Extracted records
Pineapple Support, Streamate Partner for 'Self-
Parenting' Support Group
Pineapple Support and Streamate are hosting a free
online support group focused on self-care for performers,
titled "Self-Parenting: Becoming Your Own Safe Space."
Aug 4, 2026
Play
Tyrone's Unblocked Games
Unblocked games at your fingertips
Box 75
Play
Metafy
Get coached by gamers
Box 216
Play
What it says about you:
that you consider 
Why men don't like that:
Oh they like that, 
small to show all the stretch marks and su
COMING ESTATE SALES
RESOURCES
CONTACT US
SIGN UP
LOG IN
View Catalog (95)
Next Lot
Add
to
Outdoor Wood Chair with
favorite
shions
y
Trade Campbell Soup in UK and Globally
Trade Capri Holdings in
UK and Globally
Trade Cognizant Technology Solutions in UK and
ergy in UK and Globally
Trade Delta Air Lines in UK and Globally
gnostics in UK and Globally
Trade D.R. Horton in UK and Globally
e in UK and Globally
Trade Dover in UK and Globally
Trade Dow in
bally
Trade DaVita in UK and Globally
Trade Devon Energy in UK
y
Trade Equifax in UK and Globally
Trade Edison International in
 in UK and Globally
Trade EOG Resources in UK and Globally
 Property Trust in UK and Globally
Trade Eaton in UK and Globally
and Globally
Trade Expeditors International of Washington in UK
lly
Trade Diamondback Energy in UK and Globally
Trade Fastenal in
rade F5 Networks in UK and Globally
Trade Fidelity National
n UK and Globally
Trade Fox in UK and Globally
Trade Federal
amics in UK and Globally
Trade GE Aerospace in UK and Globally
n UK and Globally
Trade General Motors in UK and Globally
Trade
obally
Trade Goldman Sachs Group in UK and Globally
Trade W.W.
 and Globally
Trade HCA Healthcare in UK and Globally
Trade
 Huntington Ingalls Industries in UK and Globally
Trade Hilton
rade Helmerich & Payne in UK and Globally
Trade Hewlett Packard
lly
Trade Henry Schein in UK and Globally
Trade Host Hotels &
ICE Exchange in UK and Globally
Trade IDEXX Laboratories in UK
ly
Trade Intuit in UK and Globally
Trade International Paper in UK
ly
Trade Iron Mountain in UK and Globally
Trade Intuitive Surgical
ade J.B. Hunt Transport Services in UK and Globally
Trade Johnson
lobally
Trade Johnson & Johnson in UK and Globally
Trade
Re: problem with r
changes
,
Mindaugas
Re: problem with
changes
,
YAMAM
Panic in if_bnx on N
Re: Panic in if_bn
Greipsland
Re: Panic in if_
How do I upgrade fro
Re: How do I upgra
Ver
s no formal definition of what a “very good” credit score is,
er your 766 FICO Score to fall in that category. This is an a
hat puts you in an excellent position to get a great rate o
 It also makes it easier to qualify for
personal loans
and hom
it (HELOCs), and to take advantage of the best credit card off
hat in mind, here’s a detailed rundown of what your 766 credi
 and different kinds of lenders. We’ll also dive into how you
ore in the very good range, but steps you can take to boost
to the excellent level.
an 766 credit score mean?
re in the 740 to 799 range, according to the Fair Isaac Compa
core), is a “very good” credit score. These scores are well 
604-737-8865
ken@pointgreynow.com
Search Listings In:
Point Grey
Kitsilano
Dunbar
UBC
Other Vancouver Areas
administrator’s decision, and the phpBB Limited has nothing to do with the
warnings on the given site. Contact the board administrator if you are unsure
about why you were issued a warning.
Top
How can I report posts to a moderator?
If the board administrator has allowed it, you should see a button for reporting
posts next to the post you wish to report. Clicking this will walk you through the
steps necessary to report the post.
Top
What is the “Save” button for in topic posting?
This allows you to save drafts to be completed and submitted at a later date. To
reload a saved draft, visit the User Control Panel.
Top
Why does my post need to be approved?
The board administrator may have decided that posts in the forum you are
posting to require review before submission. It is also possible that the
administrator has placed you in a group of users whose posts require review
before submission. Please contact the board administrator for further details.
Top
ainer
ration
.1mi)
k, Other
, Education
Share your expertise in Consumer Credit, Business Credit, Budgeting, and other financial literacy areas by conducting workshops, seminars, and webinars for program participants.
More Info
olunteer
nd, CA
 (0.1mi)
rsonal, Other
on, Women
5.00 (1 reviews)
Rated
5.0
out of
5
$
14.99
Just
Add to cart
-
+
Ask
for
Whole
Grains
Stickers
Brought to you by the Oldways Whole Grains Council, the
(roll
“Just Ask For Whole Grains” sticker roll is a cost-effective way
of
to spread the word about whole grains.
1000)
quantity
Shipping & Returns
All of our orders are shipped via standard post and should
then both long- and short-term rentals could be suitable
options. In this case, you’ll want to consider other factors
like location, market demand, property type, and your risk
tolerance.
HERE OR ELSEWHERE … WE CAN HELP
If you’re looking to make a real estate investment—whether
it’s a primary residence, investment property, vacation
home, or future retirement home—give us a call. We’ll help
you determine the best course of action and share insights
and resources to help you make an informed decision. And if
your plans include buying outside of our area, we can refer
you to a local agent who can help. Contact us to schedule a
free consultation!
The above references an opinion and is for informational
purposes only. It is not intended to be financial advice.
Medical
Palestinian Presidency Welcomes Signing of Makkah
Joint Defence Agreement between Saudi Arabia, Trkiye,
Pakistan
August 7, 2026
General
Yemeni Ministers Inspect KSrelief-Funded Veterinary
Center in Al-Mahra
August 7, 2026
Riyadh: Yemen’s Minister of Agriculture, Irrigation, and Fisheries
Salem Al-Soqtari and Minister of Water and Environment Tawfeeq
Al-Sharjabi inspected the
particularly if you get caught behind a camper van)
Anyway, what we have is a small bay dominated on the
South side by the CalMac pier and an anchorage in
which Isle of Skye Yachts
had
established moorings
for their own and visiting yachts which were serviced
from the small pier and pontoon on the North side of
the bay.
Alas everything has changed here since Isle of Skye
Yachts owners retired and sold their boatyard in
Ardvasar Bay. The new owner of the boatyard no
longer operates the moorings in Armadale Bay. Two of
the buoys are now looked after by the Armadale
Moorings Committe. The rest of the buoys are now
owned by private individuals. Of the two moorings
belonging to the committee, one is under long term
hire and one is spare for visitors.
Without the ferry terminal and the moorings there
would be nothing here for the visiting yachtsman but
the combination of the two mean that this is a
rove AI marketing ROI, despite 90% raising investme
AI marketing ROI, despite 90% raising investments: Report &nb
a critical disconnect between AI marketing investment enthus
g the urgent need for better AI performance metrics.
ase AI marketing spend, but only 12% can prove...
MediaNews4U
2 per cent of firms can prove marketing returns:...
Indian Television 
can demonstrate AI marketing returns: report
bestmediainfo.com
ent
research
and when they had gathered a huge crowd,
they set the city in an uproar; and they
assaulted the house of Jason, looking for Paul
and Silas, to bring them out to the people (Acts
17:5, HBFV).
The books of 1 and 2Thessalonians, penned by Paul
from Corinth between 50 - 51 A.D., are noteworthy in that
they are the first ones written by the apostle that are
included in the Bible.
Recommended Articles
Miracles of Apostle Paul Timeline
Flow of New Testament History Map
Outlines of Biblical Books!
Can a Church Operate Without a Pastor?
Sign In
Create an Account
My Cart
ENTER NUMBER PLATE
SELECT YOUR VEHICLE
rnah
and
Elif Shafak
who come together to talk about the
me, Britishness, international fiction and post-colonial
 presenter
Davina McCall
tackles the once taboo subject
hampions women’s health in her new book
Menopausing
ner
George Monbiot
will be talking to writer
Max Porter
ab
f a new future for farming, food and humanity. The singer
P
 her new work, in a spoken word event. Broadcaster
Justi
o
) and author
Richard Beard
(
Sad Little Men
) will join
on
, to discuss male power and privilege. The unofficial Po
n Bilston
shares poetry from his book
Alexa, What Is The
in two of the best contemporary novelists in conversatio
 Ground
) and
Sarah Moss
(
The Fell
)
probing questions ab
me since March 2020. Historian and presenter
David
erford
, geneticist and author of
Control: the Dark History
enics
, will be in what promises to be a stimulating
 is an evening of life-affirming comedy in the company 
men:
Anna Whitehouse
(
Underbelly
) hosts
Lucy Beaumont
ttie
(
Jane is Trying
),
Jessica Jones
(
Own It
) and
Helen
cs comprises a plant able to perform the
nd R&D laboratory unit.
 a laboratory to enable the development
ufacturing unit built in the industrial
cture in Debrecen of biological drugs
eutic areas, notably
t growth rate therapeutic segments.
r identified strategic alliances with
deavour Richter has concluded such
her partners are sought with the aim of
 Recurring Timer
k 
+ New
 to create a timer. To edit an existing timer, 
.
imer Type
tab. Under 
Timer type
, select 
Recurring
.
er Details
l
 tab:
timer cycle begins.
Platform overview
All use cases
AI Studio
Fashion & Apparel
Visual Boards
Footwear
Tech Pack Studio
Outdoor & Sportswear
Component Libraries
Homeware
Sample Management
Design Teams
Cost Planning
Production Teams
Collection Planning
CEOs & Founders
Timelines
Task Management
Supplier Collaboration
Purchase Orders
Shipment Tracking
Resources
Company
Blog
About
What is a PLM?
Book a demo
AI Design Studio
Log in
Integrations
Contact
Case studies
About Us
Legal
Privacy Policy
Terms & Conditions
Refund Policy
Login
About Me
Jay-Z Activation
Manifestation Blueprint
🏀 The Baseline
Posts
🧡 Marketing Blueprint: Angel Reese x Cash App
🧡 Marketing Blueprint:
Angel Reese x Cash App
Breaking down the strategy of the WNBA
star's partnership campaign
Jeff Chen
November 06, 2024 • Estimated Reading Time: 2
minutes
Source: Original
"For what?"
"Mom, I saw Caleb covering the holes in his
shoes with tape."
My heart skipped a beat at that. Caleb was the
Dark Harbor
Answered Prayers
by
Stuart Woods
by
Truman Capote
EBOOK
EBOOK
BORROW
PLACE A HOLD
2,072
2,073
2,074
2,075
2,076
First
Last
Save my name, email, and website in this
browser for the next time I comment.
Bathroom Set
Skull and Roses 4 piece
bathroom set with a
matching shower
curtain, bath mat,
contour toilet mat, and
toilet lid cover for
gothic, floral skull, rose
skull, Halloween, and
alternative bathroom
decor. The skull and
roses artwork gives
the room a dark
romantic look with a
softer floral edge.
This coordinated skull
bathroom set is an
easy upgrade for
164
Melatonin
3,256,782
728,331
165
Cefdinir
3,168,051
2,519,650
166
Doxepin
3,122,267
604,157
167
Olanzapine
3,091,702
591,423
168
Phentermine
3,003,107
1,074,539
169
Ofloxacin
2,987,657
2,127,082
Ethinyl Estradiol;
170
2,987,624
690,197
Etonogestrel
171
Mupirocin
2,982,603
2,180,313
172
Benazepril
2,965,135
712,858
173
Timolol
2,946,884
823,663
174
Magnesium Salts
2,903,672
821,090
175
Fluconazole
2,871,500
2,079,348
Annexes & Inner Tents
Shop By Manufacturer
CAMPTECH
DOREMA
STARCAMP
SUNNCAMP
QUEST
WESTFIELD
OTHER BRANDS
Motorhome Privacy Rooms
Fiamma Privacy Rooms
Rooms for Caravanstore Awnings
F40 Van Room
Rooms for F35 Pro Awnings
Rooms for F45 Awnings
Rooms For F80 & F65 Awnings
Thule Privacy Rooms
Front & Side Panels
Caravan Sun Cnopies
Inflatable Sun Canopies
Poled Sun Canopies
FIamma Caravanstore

Task =
Starting at the first line of the data above, retype each line exactly until you reach the line containing "small to show all the stretch marks and su", and include that line too.

Answer to the problem =
Pineapple Support, Streamate Partner for 'Self-
Parenting' Support Group
Pineapple Support and Streamate are hosting a free
online support group focused on self-care for performers,
titled "Self-Parenting: Becoming Your Own Safe Space."
Aug 4, 2026
Play
Tyrone's Unblocked Games
Unblocked games at your fingertips
Box 75
Play
Metafy
Get coached by gamers
Box 216
Play
What it says about you:
that you consider 
Why men don't like that:
Oh they like that, 
small to show all the stretch marks and su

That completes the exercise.